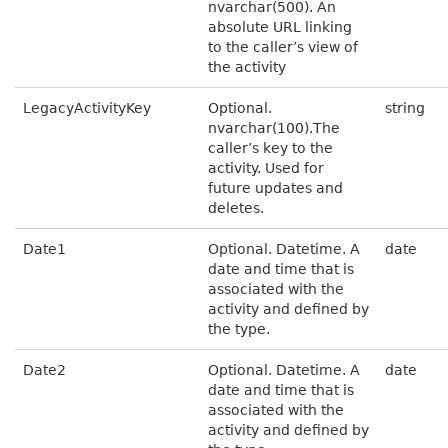
nvarchar(500). An
absolute URL linking
to the caller’s view of
the activity
LegacyActivityKey
Optional.
string
nvarchar(100).The
caller’s key to the
activity. Used for
future updates and
deletes.
Date1
Optional. Datetime. A
date
date and time that is
associated with the
activity and defined by
the type.
Date2
Optional. Datetime. A
date
date and time that is
associated with the
activity and defined by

▶ Action item
Return every line above exactly, omitting images.

▶ Solution to the exercise
nvarchar(500). An
absolute URL linking
to the caller’s view of
the activity
LegacyActivityKey
Optional.
string
nvarchar(100).The
caller’s key to the
activity. Used for
future updates and
deletes.
Date1
Optional. Datetime. A
date
date and time that is
associated with the
activity and defined by
the type.
Date2
Optional. Datetime. A
date
date and time that is
associated with the
activity and defined by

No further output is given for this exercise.